While the research expedition promises to help document and preserve the disappearing wreckage, it also poses a serious threat to the already fragile historic artifact. Many historians and advocates disagree with frequent expeditions to the ruins – not only to protect what remains of the Titanic but also to respect it as a graveyard for the 1,160 people who were never recovered after the disaster.
Are these trips doing more harm than good?
The lack of controlled access to the wreckage also leaves the Titanic vulnerable to looting, littering, and damage. To date, thousands of artifacts have been taken from the ship by treasure hunters. Even though it is now a UNESCO heritage site, the Titanic is located in international waters, making it impossible to protect the site from greedy aquatic graverobbers.
The president of the Titanic Historical Society, Edward Kamuda, explained why treating the wreckage as a tourist destination is harmful:
“To us it’s a grave site—why disturb it any further?” he said. “One couple went down and got married at the site. There will be cruise ships going out there for the anniversary and drinking champagne and that sort of thing… Is that an appropriate way to commemorate the sinking of this ship and the loss of all those lives?”
Titanic was discovered 73 years later
After 73 years, the wreck of the Titanic was finally discovered by oceanographer Robert Ballard in 1985 thanks to revolutionary robotic technology that allowed him to scan the sea floor. The discovery allowed historians to confirm that the ship broke into two pieces during the sinking.
Initially, researchers hoped to raise the entire wreckage out of the water to conserve and display but they soon realized the rusted and broken hull was fragile to be moved. Instead, several parts of the Titanic would be removed from her resting place over the years.

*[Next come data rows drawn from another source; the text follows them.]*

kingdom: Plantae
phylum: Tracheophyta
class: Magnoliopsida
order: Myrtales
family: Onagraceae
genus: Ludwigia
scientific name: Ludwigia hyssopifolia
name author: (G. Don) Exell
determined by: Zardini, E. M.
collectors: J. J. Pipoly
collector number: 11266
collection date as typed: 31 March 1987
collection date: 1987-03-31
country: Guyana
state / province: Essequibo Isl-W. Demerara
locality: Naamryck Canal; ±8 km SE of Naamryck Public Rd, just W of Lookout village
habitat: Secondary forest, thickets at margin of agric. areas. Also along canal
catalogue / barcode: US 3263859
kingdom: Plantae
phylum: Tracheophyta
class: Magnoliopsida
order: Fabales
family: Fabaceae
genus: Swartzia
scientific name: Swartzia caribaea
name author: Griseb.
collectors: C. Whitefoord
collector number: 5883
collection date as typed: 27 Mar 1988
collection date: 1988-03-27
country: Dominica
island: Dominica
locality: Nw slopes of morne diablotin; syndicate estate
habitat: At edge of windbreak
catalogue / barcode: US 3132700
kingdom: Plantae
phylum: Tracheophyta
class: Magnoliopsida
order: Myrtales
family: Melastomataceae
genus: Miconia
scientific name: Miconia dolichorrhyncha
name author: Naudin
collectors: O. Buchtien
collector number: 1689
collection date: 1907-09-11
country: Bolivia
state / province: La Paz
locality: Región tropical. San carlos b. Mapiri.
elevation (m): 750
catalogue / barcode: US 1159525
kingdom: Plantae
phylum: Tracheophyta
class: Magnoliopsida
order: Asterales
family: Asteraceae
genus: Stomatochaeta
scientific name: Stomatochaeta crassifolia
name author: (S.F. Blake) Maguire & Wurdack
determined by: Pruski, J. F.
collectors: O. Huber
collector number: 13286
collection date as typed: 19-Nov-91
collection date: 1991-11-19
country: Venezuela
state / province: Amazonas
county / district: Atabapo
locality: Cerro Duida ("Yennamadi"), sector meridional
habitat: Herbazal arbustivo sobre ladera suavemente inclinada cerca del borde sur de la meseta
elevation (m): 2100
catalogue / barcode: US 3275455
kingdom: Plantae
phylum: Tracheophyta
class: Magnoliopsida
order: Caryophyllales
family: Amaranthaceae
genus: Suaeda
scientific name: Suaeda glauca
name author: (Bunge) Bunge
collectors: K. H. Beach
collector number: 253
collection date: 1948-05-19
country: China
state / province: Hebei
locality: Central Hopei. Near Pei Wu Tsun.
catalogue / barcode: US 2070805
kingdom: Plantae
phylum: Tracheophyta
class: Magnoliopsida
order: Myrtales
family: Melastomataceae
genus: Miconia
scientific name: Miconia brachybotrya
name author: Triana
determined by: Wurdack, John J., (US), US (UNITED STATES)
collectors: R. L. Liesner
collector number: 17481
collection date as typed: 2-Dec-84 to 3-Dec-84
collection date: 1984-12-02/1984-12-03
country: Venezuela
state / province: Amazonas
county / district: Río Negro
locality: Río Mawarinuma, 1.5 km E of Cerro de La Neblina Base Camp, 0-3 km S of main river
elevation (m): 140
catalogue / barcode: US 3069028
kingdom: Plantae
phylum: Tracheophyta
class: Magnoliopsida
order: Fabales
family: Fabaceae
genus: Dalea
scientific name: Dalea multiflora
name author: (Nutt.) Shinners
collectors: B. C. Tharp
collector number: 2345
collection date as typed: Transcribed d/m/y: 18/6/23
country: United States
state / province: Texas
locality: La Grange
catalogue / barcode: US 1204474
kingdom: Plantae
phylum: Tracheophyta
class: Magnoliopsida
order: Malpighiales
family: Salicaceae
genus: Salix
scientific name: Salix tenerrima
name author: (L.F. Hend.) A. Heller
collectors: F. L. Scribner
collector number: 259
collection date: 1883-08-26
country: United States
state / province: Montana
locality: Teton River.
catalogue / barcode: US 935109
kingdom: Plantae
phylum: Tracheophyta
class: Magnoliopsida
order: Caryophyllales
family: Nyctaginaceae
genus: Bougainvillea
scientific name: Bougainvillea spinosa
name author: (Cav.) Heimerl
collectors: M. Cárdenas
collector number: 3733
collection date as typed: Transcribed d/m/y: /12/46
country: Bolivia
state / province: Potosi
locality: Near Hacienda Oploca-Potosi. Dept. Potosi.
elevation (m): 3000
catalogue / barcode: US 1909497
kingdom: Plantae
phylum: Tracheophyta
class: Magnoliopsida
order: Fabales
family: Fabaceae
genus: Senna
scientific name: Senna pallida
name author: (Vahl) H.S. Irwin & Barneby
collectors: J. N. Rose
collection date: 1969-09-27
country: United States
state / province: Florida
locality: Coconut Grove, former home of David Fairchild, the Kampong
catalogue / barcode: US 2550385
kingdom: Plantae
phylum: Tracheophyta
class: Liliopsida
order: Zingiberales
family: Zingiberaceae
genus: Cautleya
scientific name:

In 1996, Titanic Inc. attempted to remove a piece of the ship’s hull weighing over 11 tons from the ocean floor using rubber bags filled with diesel fuel that would float the piece to the surface.
Bad weather forced them to ditch the rescue effort, but two years later the artifact – referred to as “the big piece” – was successfully pulled from the ocean and put on display in a traveling Titanic exhibit (it is now on display at the Titanic exhibit in Las Vegas’ Luxor Hotel).
Replicas set to open soon
For those who can’t afford the $125,000 ticket to see the Titanic, several replicas are in the works! Two are currently being built. The Titanic II in Australia has been delayed for six years but is expected to launch from Southhampton, England in 2022. The replica ship cost a whopping $500 million dollars to build – that’s $300 million more than the original Titanic in comparison.
The second Titanic replica is being built 1,000 miles inland in China using the original blueprints to ensure the ship is as close to the original as possible. Unlike Australia’s Titanic II, this one will remain inland at a resort. The proposed replicas could help to preserve the original Titanic by providing fans with the chance to see the famed ship without disturbing the fragile wreckage.
OceanGate Expeditions is currently planning a 2023 dive to the Titanic wreckage and recruiting the public to become “mission specialists.” It looks like there is at least one more chance to see the Titanic before she disappears for good!